Почему же они не встретились там? Может быть, Игорь теперь был бы жив!

Германн внезапно заболел, ангина. Точно! Игорь мне позвонил и сказал, что встреча переносится, а потом тот последний звонок и мой отказ приехать из-за попойки с сокурсниками. Идиот! Идиот!

Игорь вдруг почему-то стал беспокоиться. Он не поверил в ангину. Конечно, не поверил! Писатель умеет не только сочинять, но и видеть. Он что-то заподозрил и попросил меня присутствовать. А мне отказала интуиция! Или эгоизм и лень взяли верх? Вот она цена глухоты!

Надо срочно найти того сыщика. Он был на похоронах, я его видел. Стоял у всех за спиной и всё смотрел, смотрел… Будто пересчитывал людей.

Мы спорили с Волеем о том, что можно, а что должно идти на сцене. А чего нельзя делать! Я горячился, топал ногами, краснел, потому что я тогда уже почти поставил пьесу… Игорь отнесся к ней недоверчиво.

«Нет места на театральной сцене примитиву кровавого преступления, – сказал он. – Оставь это нам, писателям и сценаристам. Это не дело театра. Смерть не может быть условной. Она слишком очевидна. А театр – великая условность. В нем смерть лишь иносказание, а у тебя тут крови много, слишком много для искусства!».

Но я всё равно ставил ту пьесу. Ее, между прочим, написал один небесталанный драматург. Он считал иначе, чем Игорь Волей. В ней был серийный убийца, серийное преступление. Это был маленький горшочек, в котором я выращивал маленький баобаб. Истинный же, гигантский баобаб вырос рядом, а я и не заметил. У меня была попойка в это время… Баобаб рухнул всей своей тяжестью на Игоря.

…Надо срочно позвонить тому сыщику. Боже! Как же его звали? Мертелов! Максим Мертелов. У него глаза… Этот поймет.

Нужно ехать! К ним, на Петровку… Он же определенно оттуда. И спросить на входе, у охраны.

Я поднимаюсь и иду к двери, быстро собираю документы на машину, ключи, беру мобильный телефон, еще что-то… Останавливаюсь быстро записываю в блокноте и сую его в карман: «Германн, чайный, грузчик, ангина». Это, чтобы не забыть, чтобы грело, беспокоило, чтобы торопило. Я всегда так делаю. Ставлю пьесу, но сначала – несколько слов, основных, толчковых. Это – как название романа у Игоря. Есть название – есть уже роман. Хоть еще и не написан, хоть еще и в голове. Он мне так говорил. Он был Учителем! Моим Учителем! Долг ученика спросить с убийцы!

Открываю дверь и выхожу…


История второго преступления

А имеют ли преступления свои особые истории? Не слишком ли это доверчиво с нашей стороны думать, что они – то самое явление, которое вправе стоять в ряду обыкновенных общественных отношений.

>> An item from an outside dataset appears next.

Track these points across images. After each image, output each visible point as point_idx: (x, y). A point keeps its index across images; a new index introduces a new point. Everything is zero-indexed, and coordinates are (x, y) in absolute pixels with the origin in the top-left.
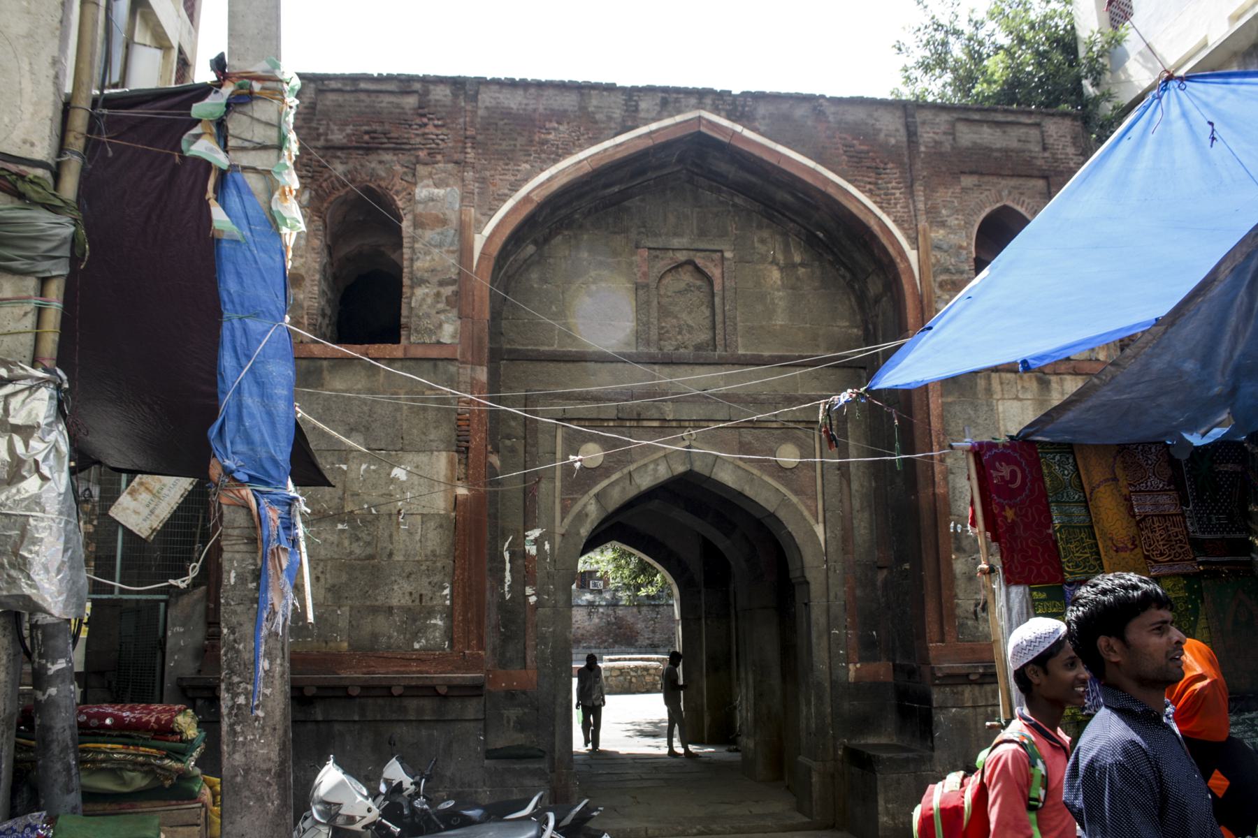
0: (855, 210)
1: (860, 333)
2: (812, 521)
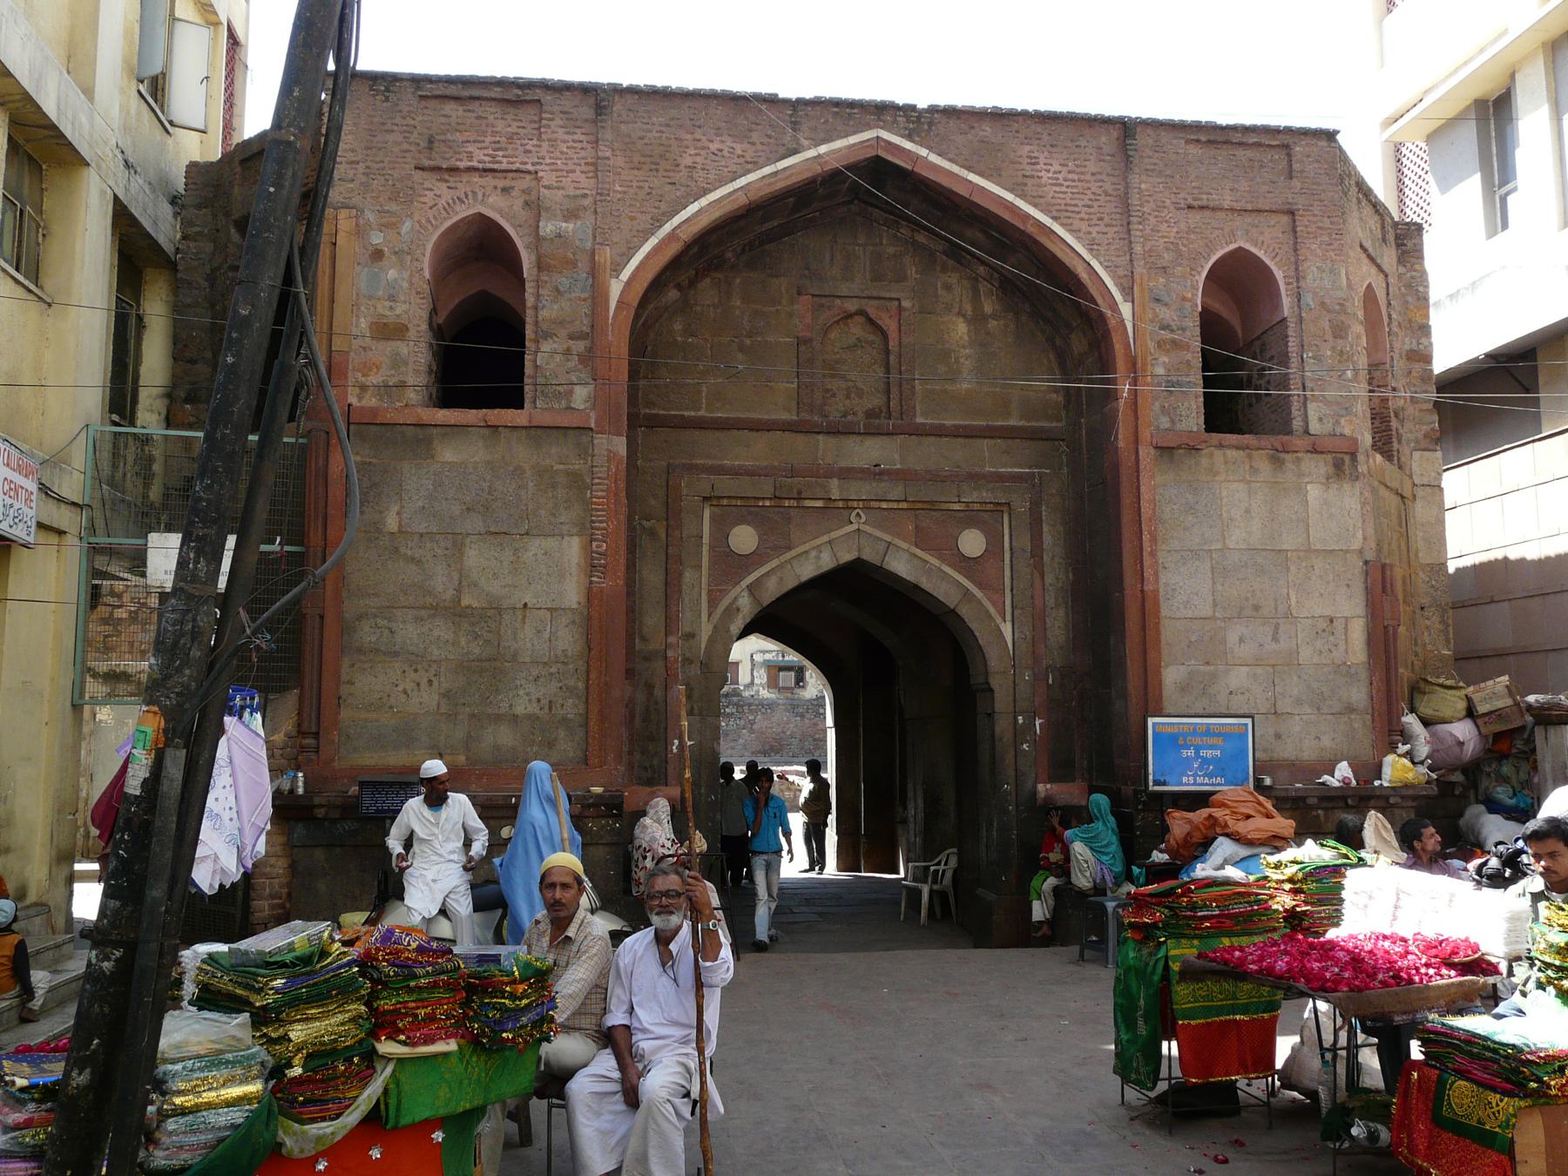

Как уже было сказано, преступления похожи друг на друга, как животные одной породы. Только одни крупнее, другие мельче. Но кусаются, либо царапаются, либо бьют копытом все.

Хуже всего бывает, когда преступления выстраиваются в ряд. Их обычно называют сериями. Они становятся городским кошмаром. Серия формирует мистический сценарий, а так как мистика чаще всего необъяснима, то и пугают эти серийные преступления как кладбищенские ужасы.

Тот, кто их свершает, наслаждается паническими страхами горожан. Он и сам начинает верить в мистику преступления. А себя даже может возомнить рукой божьей. В особых же, в самых клинических случаях – звериной лапой сатаны. Это одна из самых опасных патологий психики, в основе которых не просто бред сумасшедшего, а глубокое повреждение того, что зовется социальным самосознанием, определением своего места в системе человеческих отношений. Сопровождается это, как правило, долгим и настойчивым изучением религиозной и атеистической литературы, разного рода темных философий, подвергающих сомнению церковные догмы в том виде, в котором они официально приняты. Это – подмена нравственных ценностей, их переосмысление в сторону негативных оценок. Подобные люди очень часто обладают высоким интеллектуальным потенциалом, и в то же время они глубоко ущербны, несчастны, одиноки.